We’d definitely going to have Go, JS and Java client in shape before the release. JS is going to be one of our top priorities, right next to Go. So, with these clients support, it shouldn’t be something that Dgraph users need to worry about. It would require breaking up queries from mutations, but in the long run, that’s going to avoid complexity and potential for injection attacks.


(Jeff Hull) #14

Great news for us :slight_smile:

I guess this is moot for my team now since you guys will be supporting a JS client. If I were interacting with gRPC for mutations, personally I would want to stick with gRPC for everything including queries to keep to one protocol instead of two.


(Lazhar Ichir) #15

I assume a PHP client is not a priority? :eyes:


(Wolf Dan) #16

Looks like an amazing update!

But sadly there is no usable Grpc libraries for Elixir e-e so seems like need to do Grpc library and Dgraph /sighs


(Manish R Jain) #17

We have a very small team, and none of us have PHP experience. That’s something we could really use help with.

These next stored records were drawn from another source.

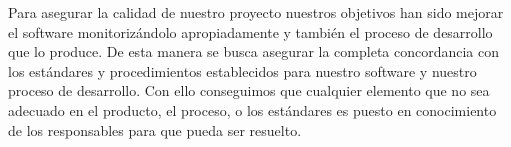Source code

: Para asegurar la calidad de nuestro proyecto nuestros objetivos han sido mejorar el software monitorizándolo apropiadamente y también el proceso de desarrollo que lo produce. 
De esta manera se busca asegurar la completa concordancia con los estándares y procedimientos establecidos para nuestro software y nuestro proceso de desarrollo.
Con ello conseguimos que cualquier elemento que no sea adecuado en el producto, el proceso, o los estándares es puesto en conocimiento de los responsables para que pueda ser resuelto.

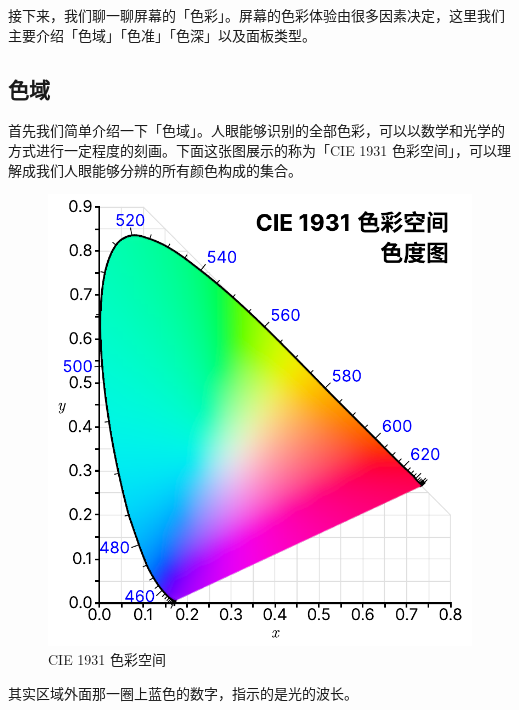 接下来，我们聊一聊屏幕的「色彩」。屏幕的色彩体验由很多因素决定，这里我们主要介绍「色域」「色准」「色深」以及面板类型。

\subsection{色域}

首先我们简单介绍一下「色域」。人眼能够识别的全部色彩，可以以数学和光学的方式进行一定程度的刻画。下面这张图展示的称为「CIE 1931 色彩空间」，可以理解成我们人眼能够分辨的所有颜色构成的集合。

\begin{figure}[htb!]
  \centering
  \includegraphics[width=.52\textwidth]{assets/advanced/CIE1931xy_blank.pdf}
  \caption{CIE 1931 色彩空间}
  \label{fig:CIE1931xy_blank}
\end{figure}

\begin{note}
  其实区域外面那一圈上蓝色的数字，指示的是光的波长。
\end{note}

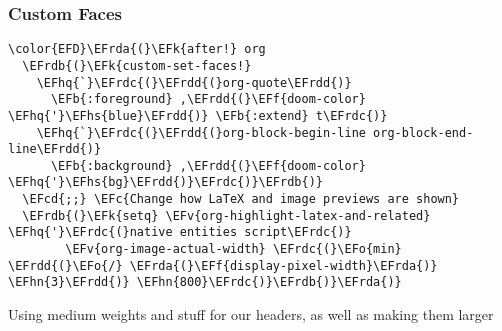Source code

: \documentclass{article}
\newcommand{\EFc}[1]{\textcolor{EFc}{#1}} %
\newcommand{\EFcd}[1]{\textcolor{EFcd}{#1}} %
\newcommand{\EFk}[1]{\textcolor{EFk}{#1}} %
\newcommand{\EFb}[1]{\textcolor{EFb}{#1}} %
\newcommand{\EFf}[1]{\textcolor{EFf}{#1}} %
\newcommand{\EFv}[1]{\textcolor{EFv}{#1}} %
\newcommand{\EFo}[1]{\textcolor{EFo}{#1}} %
\newcommand{\EFhn}[1]{\textcolor{EFhn}{\textbf{#1}}} %
\newcommand{\EFhq}[1]{#1} %
\newcommand{\EFhs}[1]{\textcolor{EFhs}{#1}} %
\newcommand{\EFrda}[1]{\textcolor{EFrda}{#1}} %
\newcommand{\EFrdb}[1]{\textcolor{EFrdb}{#1}} %
\newcommand{\EFrdc}[1]{\textcolor{EFrdc}{#1}} %
\newcommand{\EFrdd}[1]{\textcolor{EFrdd}{#1}} %
\begin{document}
\subsubsection{Custom Faces}
\label{sec:org295457f}
\begin{Code}
\begin{Verbatim}
\color{EFD}\EFrda{(}\EFk{after!} org
  \EFrdb{(}\EFk{custom-set-faces!}
    \EFhq{`}\EFrdc{(}\EFrdd{(}org-quote\EFrdd{)}
      \EFb{:foreground} ,\EFrdd{(}\EFf{doom-color} \EFhq{'}\EFhs{blue}\EFrdd{)} \EFb{:extend} t\EFrdc{)}
    \EFhq{`}\EFrdc{(}\EFrdd{(}org-block-begin-line org-block-end-line\EFrdd{)}
      \EFb{:background} ,\EFrdd{(}\EFf{doom-color} \EFhq{'}\EFhs{bg}\EFrdd{)}\EFrdc{)}\EFrdb{)}
  \EFcd{;;} \EFc{Change how LaTeX and image previews are shown}
  \EFrdb{(}\EFk{setq} \EFv{org-highlight-latex-and-related} \EFhq{'}\EFrdc{(}native entities script\EFrdc{)}
        \EFv{org-image-actual-width} \EFrdc{(}\EFo{min} \EFrdd{(}\EFo{/} \EFrda{(}\EFf{display-pixel-width}\EFrda{)} \EFhn{3}\EFrdd{)} \EFhn{800}\EFrdc{)}\EFrdb{)}\EFrda{)}

\end{Verbatim}
\end{Code}
Using medium weights and stuff for our headers, as well as making them larger
\end{document}
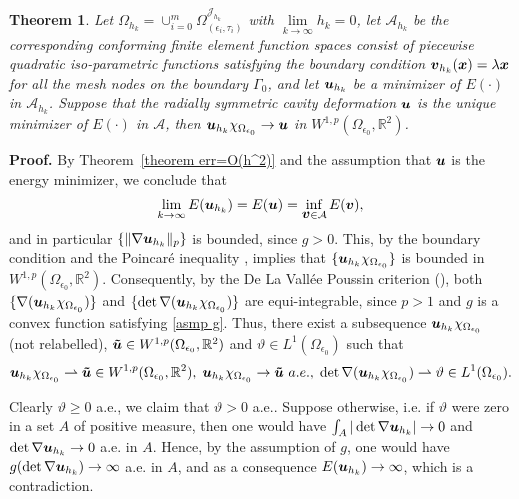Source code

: \documentclass[12pt]{article}
\renewcommand{\vec}[1]{\mbox{\boldmath$#1$}}
\newtheorem{theorem}{Theorem}[section]
\numberwithin{equation}{section}
\begin{document}
\begin{theorem}
Let $\Omega_{h_k}=\cup_{i=0}^m \Omega^{\mathcal{J}_{h_k}}_{(\epsilon_i, \tau_i)}$ with
$\lim\limits_{k \rightarrow \infty}h_k = 0$, let $\mathcal{A}_{h_k}$ be the corresponding
conforming finite element function spaces consist of piecewise quadratic iso-parametric
functions satisfying the boundary condition $\vec{v}_{h_k}(\vec{x})=\lambda \vec{x}$ for
all the mesh nodes on the boundary $\Gamma_0$, and let $\vec{u}_{h_k}$ be a minimizer
of $E(\cdot)$ in $\mathcal{A}_{h_k}$. Suppose that the radially symmetric cavity
deformation $\vec{u}$
is the unique minimizer of $E(\cdot)$ in $\mathcal{A}$, then
$\vec{u}_{h_k}\chi_{\Omega_{\epsilon_0}} \rightarrow \vec{u}$ in
$W^{1,p}(\Omega_{\epsilon_0},\mathbb{R}^2)$.
\end{theorem}
\textbf{Proof.} By Theorem~\ref{theorem err=O(h^2)} and the assumption that
$\vec{u}$ is the energy minimizer, we conclude that
\begin{equation}\label{FEMenergyconverges}
\lim_{k \rightarrow \infty} E(\vec{u}_{h_k}) = E(\vec{u}) =
\inf_{\vec{v}\in \mathcal{A}} E(\vec{v}),
\end{equation}
and in particular $\{\|\nabla \vec{u}_{h_k}\|_p\}$ is bounded, since $g> 0$.
This, by the boundary condition and the Poincar\'{e} inequality \cite{Morrey},
implies that $\{\vec{u}_{h_k}\chi_{\Omega_{\epsilon_0}}\}$ is bounded in
$W^{1,p}(\Omega_{\epsilon_0},\mathbb{R}^{2})$. Consequently, by the
De La Vall\'{e}e Poussin
criterion (\cite{Meyer}), both $\{\nabla (\vec{u}_{h_k}\chi_{\Omega_{\epsilon_0}})\}$ and
$\{\det \nabla (\vec{u}_{h_k}\chi_{\Omega_{\epsilon_0}})\}$ are equi-integrable,
since $p>1$ and $g$ is a convex function satisfying \eqref{asmp g}.
Thus, there exist a subsequence $\vec{u}_{h_k}\chi_{\Omega_{\epsilon_0}}$ (not relabelled),
$\vec{\tilde{u}} \in W^{1,p}(\Omega_{\epsilon_0},\mathbb{R}^{2})$ and
$\vartheta \in L^1(\Omega_{\epsilon_0})$ such that
$$
\vec{u}_{h_k}\chi_{\Omega_{\epsilon_0}} \rightharpoonup \vec{\tilde{u}} \in
W^{1,p}(\Omega_{\epsilon_0},\mathbb{R}^2), \; \vec{u}_{h_k}\chi_{\Omega_{\epsilon_0}}
\rightarrow \vec{\tilde{u}}~a.e., \; \det \nabla (\vec{u}_{h_k}\chi_{\Omega_{\epsilon_0}})
\rightharpoonup \vartheta \in L^1(\Omega_{\epsilon_0}).
$$

Clearly $\vartheta \ge 0$ a.e., we claim that $\vartheta >0$ a.e..
Suppose otherwise, i.e. if $\vartheta$ were zero in a
set $A$ of positive measure, then one would have $\int_A |\det \nabla
\vec{u}_{h_k}| \rightarrow 0$ and $\det \nabla \vec{u}_{h_k} \rightarrow 0$ a.e.
in $A$. Hence, by the assumption of $g$, one would have
$g(\det \nabla \vec{u}_{h_k})\rightarrow \infty$ a.e. in $A$, and as a consequence
$E(\vec{u}_{h_k}) \rightarrow \infty$, which is a contradiction.
\end{document}
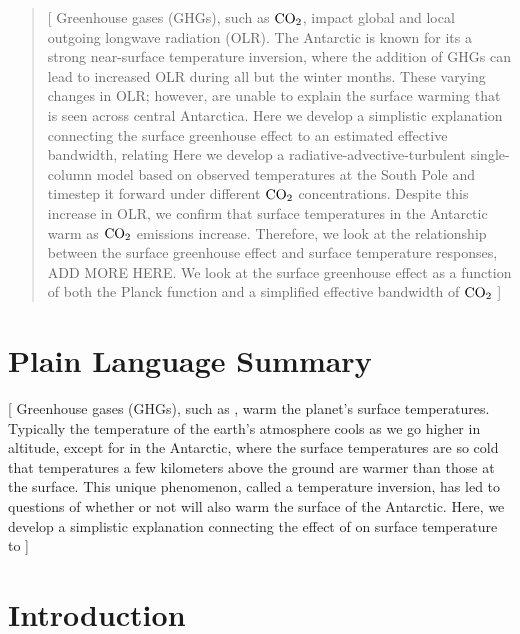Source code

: \documentclass[draft]{agujournal2019}
\begin{document}
\begin{abstract}
[ Greenhouse gases (GHGs), such as $\ce{CO_2}$, impact global and local outgoing longwave radiation (OLR). The Antarctic is known for its a strong near-surface temperature inversion, where the addition of GHGs can lead to increased OLR during all but the winter months. These varying changes in OLR; however, are unable to explain the surface warming that is seen across central Antarctica. Here we develop a simplistic explanation connecting the surface greenhouse effect to an estimated effective bandwidth, relating Here we develop a radiative-advective-turbulent single-column model based on observed temperatures at the South Pole and timestep it forward under different $\ce{\text{CO}_2}$ concentrations. Despite this increase in OLR, we confirm that surface temperatures in the Antarctic warm as $\ce{\text{CO}_2}$ emissions increase. Therefore, we look at the relationship between the surface greenhouse effect and surface temperature responses, ADD MORE HERE. We look at the surface greenhouse effect as a function of both the Planck function and a simplified effective bandwidth of $\ce{\text{CO}_2}$ ]
\end{abstract}

\section*{Plain Language Summary}
[ Greenhouse gases (GHGs), such as , warm the planet's surface temperatures. Typically the temperature of the earth's atmosphere cools as we go higher in altitude, except for in the Antarctic, where the surface temperatures are so cold that temperatures a few kilometers above the ground are warmer than those at the surface. This unique phenomenon, called a temperature inversion, has led to questions of whether or not  will also warm the surface of the Antarctic. Here, we develop a simplistic explanation connecting the effect of  on surface temperature to ]


%
%

\section{Introduction}
%
\end{document}
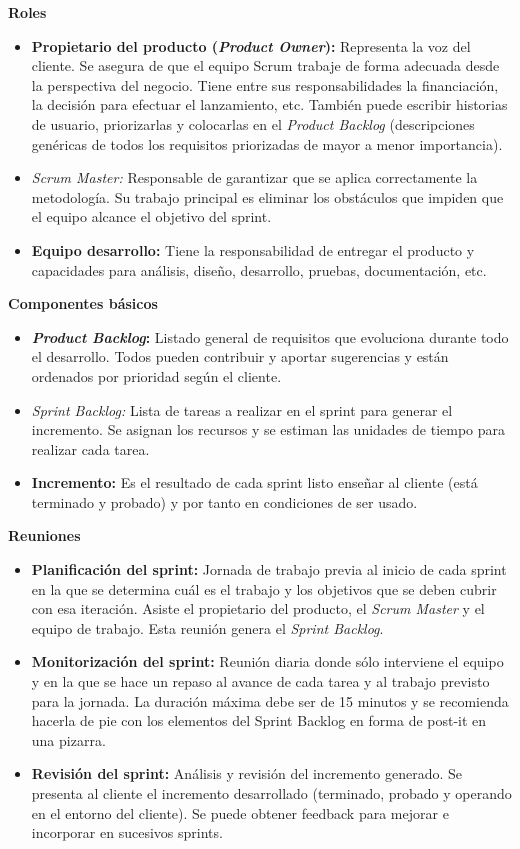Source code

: \noindent
\textbf{Roles}
\begin{itemize}
\item \textbf{Propietario del producto (\textit{Product Owner}):} Representa la voz del cliente. Se asegura de que el equipo Scrum trabaje de forma adecuada desde la perspectiva del negocio. Tiene entre sus responsabilidades la financiación, la decisión para efectuar el lanzamiento, etc. También puede escribir historias de usuario, priorizarlas y colocarlas en el \textit{Product Backlog} (descripciones genéricas de todos los requisitos priorizadas de mayor a menor importancia).
\item \textit{Scrum Master:} Responsable de garantizar que se aplica correctamente la metodología. Su trabajo principal es eliminar los obstáculos que impiden que el equipo alcance el objetivo del sprint.
\item \textbf{Equipo desarrollo:} Tiene la responsabilidad de entregar el producto y capacidades para análisis, diseño, desarrollo, pruebas, documentación, etc.
\end{itemize}

\noindent
\textbf{Componentes básicos}
\begin{itemize}
\item \textbf{\textit{Product Backlog}:} Listado general de requisitos que evoluciona durante todo el desarrollo. Todos pueden contribuir y aportar sugerencias y están ordenados por prioridad según el cliente.
\item \textit{Sprint Backlog:} Lista de tareas a realizar en el sprint para generar el incremento. Se asignan los recursos y se estiman las unidades de tiempo para realizar cada tarea.
\item \textbf{Incremento:} Es el resultado de cada sprint listo enseñar al cliente (está terminado y probado) y por tanto en condiciones de ser usado.
\end{itemize}

\noindent
\textbf{Reuniones}
\begin{itemize}
\item \textbf{Planificación del sprint:} Jornada de trabajo previa al inicio de cada sprint en la que se determina cuál es el trabajo y los objetivos que se deben cubrir con esa iteración. Asiste el propietario del producto, el \textit{Scrum Master} y el equipo de trabajo. Esta reunión genera el \textit{Sprint Backlog}.
\item \textbf{Monitorización del sprint:} Reunión diaria donde sólo interviene el equipo y en la que se hace un repaso al avance de cada tarea y al trabajo previsto para la jornada. La duración máxima debe ser de 15 minutos y se recomienda hacerla de pie con los elementos del Sprint Backlog en forma de post-it en una pizarra.
\item \textbf{Revisión del sprint:} Análisis y revisión del incremento generado. Se presenta al cliente el incremento desarrollado (terminado, probado y operando en el entorno del cliente). Se puede obtener feedback para mejorar e incorporar en sucesivos sprints.
\end{itemize}

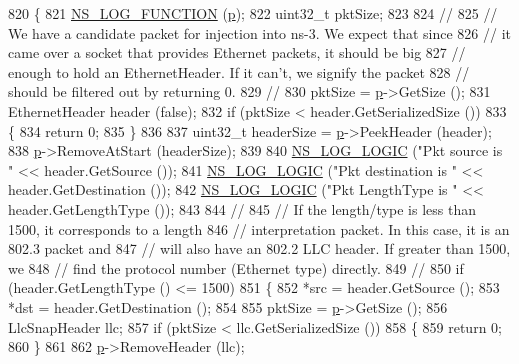 \begin{DoxyCode}
820 \{
821   \hyperlink{log-macros-disabled_8h_a90b90d5bad1f39cb1b64923ea94c0761}{NS\_LOG\_FUNCTION} (\hyperlink{lte__link__budget_8m_ac9de518908a968428863f829398a4e62}{p});
822   uint32\_t pktSize;
823 
824   \textcolor{comment}{//}
825   \textcolor{comment}{// We have a candidate packet for injection into ns-3.  We expect that since}
826   \textcolor{comment}{// it came over a socket that provides Ethernet packets, it should be big }
827   \textcolor{comment}{// enough to hold an EthernetHeader.  If it can't, we signify the packet }
828   \textcolor{comment}{// should be filtered out by returning 0.}
829   \textcolor{comment}{//}
830   pktSize = \hyperlink{lte__link__budget_8m_ac9de518908a968428863f829398a4e62}{p}->GetSize ();
831   EthernetHeader header (\textcolor{keyword}{false});
832   \textcolor{keywordflow}{if} (pktSize < header.GetSerializedSize ())
833     \{
834       \textcolor{keywordflow}{return} 0;
835     \}
836 
837   uint32\_t headerSize = \hyperlink{lte__link__budget_8m_ac9de518908a968428863f829398a4e62}{p}->PeekHeader (header);
838   \hyperlink{lte__link__budget_8m_ac9de518908a968428863f829398a4e62}{p}->RemoveAtStart (headerSize);
839 
840   \hyperlink{group__logging_ga88acd260151caf2db9c0fc84997f45ce}{NS\_LOG\_LOGIC} (\textcolor{stringliteral}{"Pkt source is "} << header.GetSource ());
841   \hyperlink{group__logging_ga88acd260151caf2db9c0fc84997f45ce}{NS\_LOG\_LOGIC} (\textcolor{stringliteral}{"Pkt destination is "} << header.GetDestination ());
842   \hyperlink{group__logging_ga88acd260151caf2db9c0fc84997f45ce}{NS\_LOG\_LOGIC} (\textcolor{stringliteral}{"Pkt LengthType is "} << header.GetLengthType ());
843 
844   \textcolor{comment}{//}
845   \textcolor{comment}{// If the length/type is less than 1500, it corresponds to a length }
846   \textcolor{comment}{// interpretation packet.  In this case, it is an 802.3 packet and }
847   \textcolor{comment}{// will also have an 802.2 LLC header.  If greater than 1500, we}
848   \textcolor{comment}{// find the protocol number (Ethernet type) directly.}
849   \textcolor{comment}{//}
850   \textcolor{keywordflow}{if} (header.GetLengthType () <= 1500)
851     \{
852       *src = header.GetSource ();
853       *dst = header.GetDestination ();
854 
855       pktSize = \hyperlink{lte__link__budget_8m_ac9de518908a968428863f829398a4e62}{p}->GetSize ();
856       LlcSnapHeader llc;
857       \textcolor{keywordflow}{if} (pktSize < llc.GetSerializedSize ())
858         \{
859           \textcolor{keywordflow}{return} 0;
860         \}
861 
862       \hyperlink{lte__link__budget_8m_ac9de518908a968428863f829398a4e62}{p}->RemoveHeader (llc);

\end{DoxyCode}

Unfortunately, Grpc doesn’t support Elixir. We would definitely come up with some solution later on, but it might not be part of the v0.9 release.


(Michel Conrado (Support Engineer)) #18

What about this one? https://github.com/tony612/grpc-elixir

more about the link above https://speakerdeck.com/tony612/the-way-to-grpc-elixir


(Michel Conrado (Support Engineer)) #19

@mrjn When the 0.9 comes?


(Pawan Rawal) #20

Hi @MichelDiz

You can expect the v0.9 release by mid-November.


(Michel Conrado (Support Engineer)) #21

Thank you!
One more thing.
Technically, the changes are drastic?
And If so, will there be a guide in the documentation on migrating from 0.8.X to 0.9?